Assignment: Pictures in the records below must be left out. Return exactly the lines from the line with "LEAGUE CAMP" to the line with "Proud Partners of ILSSI", both included.
Data for review Start Marker
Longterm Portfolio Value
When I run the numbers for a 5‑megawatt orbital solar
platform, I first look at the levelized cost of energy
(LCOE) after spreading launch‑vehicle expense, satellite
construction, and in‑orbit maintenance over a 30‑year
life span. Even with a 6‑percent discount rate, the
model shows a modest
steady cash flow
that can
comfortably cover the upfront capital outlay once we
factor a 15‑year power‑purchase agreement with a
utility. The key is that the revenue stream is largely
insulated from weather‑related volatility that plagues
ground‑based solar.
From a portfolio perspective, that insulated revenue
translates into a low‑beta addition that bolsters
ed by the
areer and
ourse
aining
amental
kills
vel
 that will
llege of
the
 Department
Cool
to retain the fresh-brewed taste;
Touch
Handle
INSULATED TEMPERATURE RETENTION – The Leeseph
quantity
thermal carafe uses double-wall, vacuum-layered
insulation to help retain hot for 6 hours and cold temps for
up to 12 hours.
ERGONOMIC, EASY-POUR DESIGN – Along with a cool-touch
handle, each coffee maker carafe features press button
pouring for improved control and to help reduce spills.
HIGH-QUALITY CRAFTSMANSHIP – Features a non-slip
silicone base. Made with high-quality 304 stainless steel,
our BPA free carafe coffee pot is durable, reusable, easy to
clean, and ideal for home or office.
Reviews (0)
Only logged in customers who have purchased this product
Data for review End Marker
Data for review Start Marker
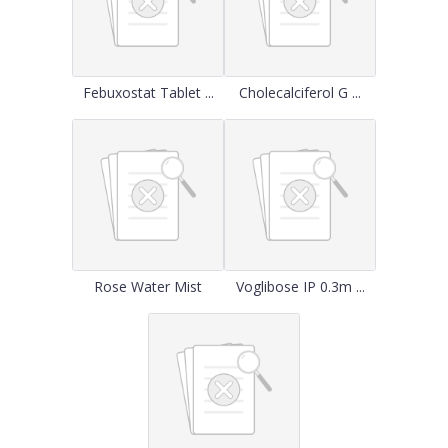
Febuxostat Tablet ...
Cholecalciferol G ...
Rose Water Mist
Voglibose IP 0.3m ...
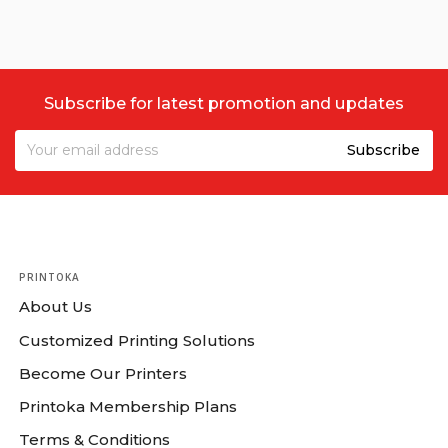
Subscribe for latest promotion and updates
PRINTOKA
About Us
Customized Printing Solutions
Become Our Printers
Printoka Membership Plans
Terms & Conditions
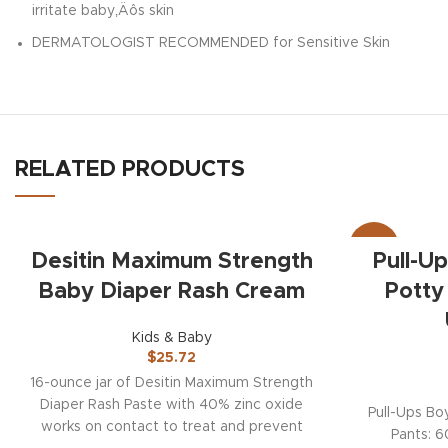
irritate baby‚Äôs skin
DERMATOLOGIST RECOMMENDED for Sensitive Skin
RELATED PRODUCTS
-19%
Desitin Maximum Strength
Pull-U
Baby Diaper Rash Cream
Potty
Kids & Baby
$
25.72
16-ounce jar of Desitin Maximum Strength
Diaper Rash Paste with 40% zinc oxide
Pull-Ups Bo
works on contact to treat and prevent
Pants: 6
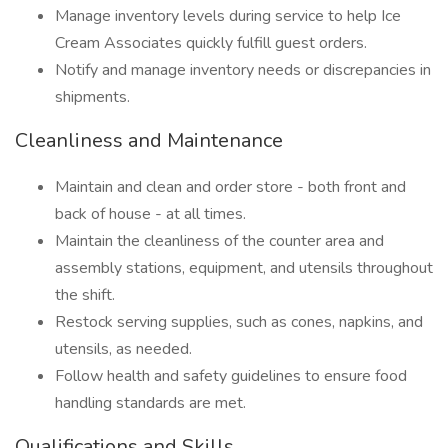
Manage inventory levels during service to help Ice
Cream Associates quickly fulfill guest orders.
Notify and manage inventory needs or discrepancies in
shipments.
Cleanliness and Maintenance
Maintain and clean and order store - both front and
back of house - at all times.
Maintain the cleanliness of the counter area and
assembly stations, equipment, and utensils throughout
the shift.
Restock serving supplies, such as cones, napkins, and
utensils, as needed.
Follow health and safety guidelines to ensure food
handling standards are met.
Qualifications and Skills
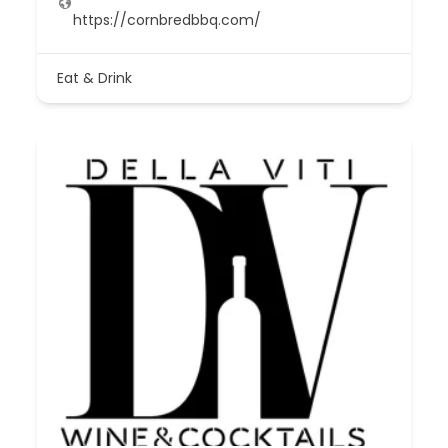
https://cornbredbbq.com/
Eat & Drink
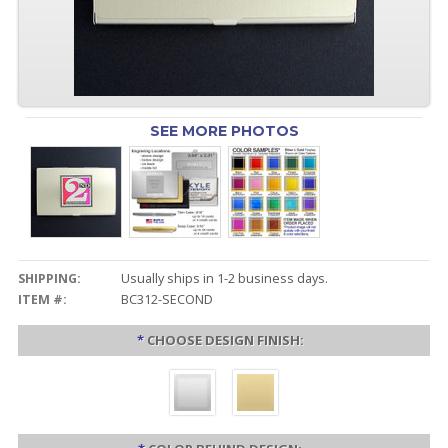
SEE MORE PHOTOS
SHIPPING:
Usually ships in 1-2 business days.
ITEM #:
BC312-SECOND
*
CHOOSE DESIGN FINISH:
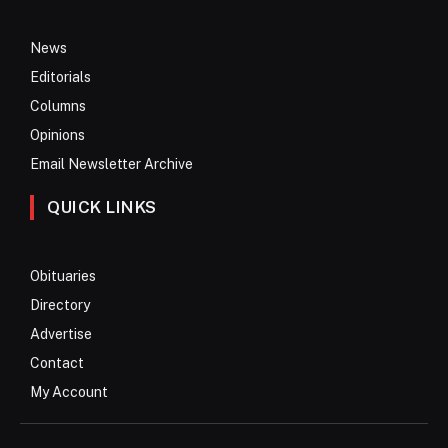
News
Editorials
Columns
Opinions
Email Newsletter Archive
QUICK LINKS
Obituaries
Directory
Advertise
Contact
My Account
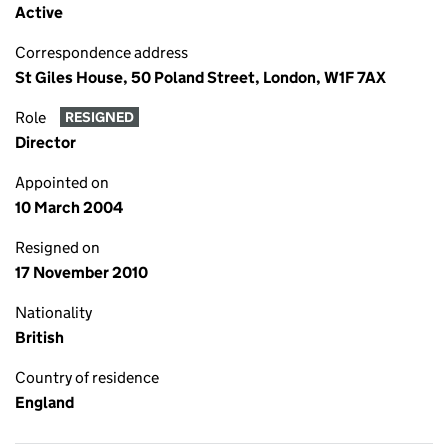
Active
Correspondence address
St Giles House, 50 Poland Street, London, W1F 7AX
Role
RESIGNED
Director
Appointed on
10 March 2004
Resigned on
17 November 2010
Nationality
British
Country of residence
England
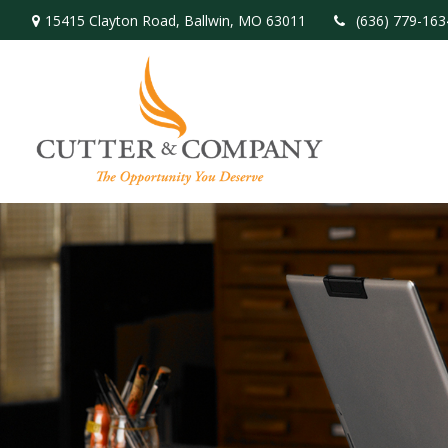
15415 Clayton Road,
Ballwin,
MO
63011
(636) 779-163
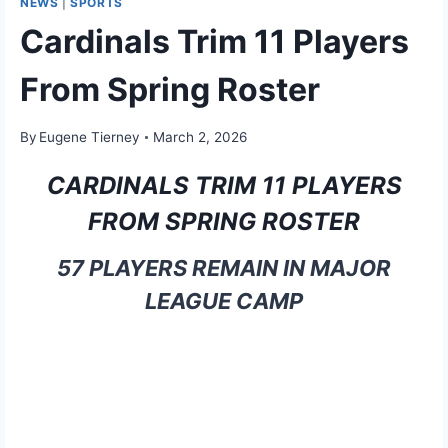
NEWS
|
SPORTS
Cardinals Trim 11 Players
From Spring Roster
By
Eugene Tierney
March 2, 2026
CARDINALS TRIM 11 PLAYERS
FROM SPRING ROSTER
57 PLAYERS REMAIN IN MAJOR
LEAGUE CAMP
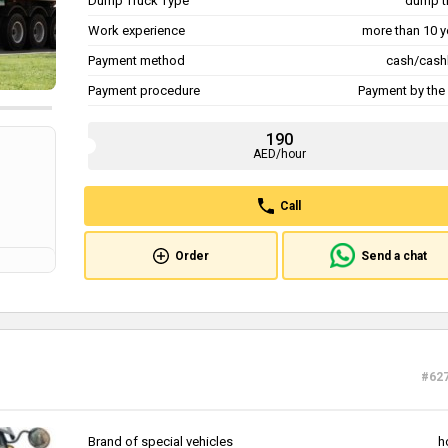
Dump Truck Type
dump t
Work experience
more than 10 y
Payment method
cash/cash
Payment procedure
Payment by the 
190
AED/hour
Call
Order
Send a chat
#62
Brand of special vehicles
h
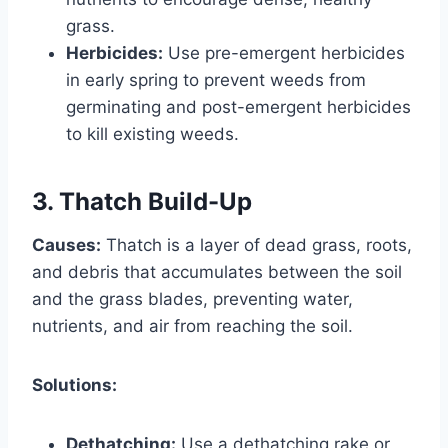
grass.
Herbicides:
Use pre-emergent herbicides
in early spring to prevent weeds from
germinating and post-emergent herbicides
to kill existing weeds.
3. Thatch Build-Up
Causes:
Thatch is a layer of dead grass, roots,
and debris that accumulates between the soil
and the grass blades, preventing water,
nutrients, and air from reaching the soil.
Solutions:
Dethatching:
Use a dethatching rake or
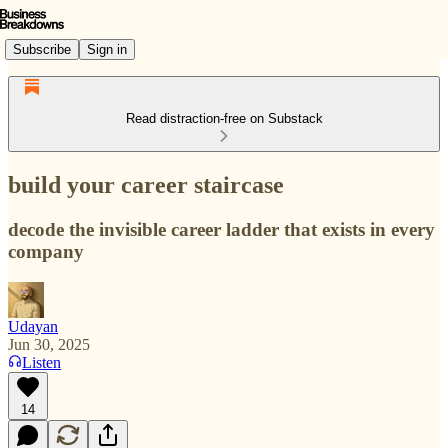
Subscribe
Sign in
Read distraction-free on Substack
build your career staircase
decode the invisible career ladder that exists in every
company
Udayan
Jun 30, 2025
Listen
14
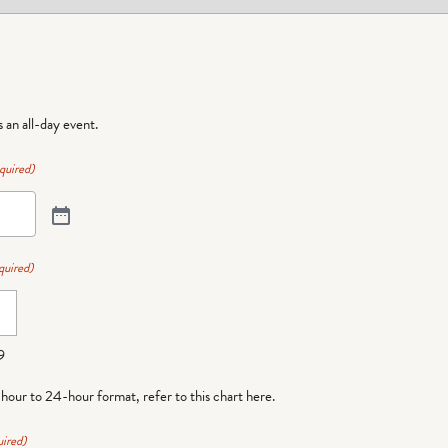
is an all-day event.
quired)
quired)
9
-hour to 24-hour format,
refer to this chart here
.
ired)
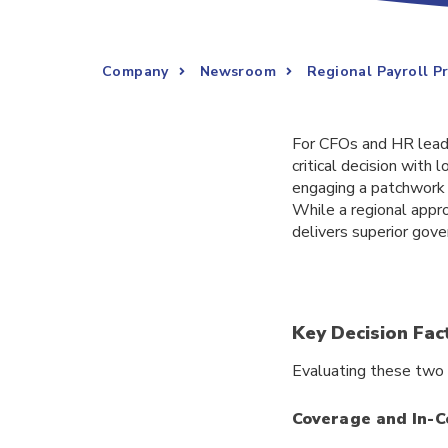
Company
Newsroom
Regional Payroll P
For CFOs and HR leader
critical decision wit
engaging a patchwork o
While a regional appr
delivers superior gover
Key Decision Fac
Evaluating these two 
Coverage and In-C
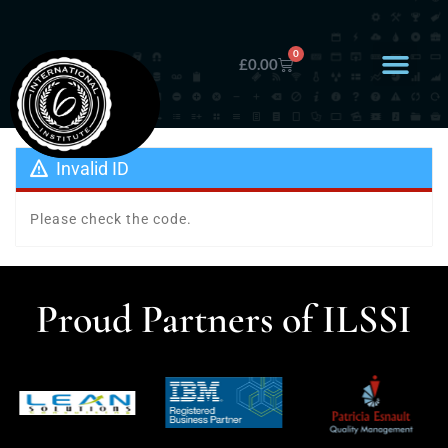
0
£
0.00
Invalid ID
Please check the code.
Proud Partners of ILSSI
Data for review End Marker
Exercise answer:
LEAGUE CAMP
Dump Truck Type
dump t
Work experience
more than 10 y
Payment method
cash/cash
Payment procedure
Payment by the 
190
AED/hour
Call
Order
Send a chat
#62
Brand of special vehicles
h
grass.
Herbicides:
Use pre-emergent herbicides
in early spring to prevent weeds from
germinating and post-emergent herbicides
to kill existing weeds.
3. Thatch Build-Up
Causes:
Thatch is a layer of dead grass, roots,
and debris that accumulates between the soil
and the grass blades, preventing water,
nutrients, and air from reaching the soil.
Solutions:
Dethatching:
Use a dethatching rake or
Subscribe
Sign in
Read distraction-free on Substack
build your career staircase
decode the invisible career ladder that exists in every
company
Udayan
Jun 30, 2025
Listen
14
is an all-day event.
quired)
quired)
9
-hour to 24-hour format,
refer to this chart here
.
ired)
Company
Newsroom
Regional Payroll P
For CFOs and HR leader
critical decision wit
engaging a patchwork o
While a regional appr
delivers superior gover
Key Decision Fac
Evaluating these two 
Coverage and In-C
0
£
0.00
Invalid ID
Please check the code.
Proud Partners of ILSSI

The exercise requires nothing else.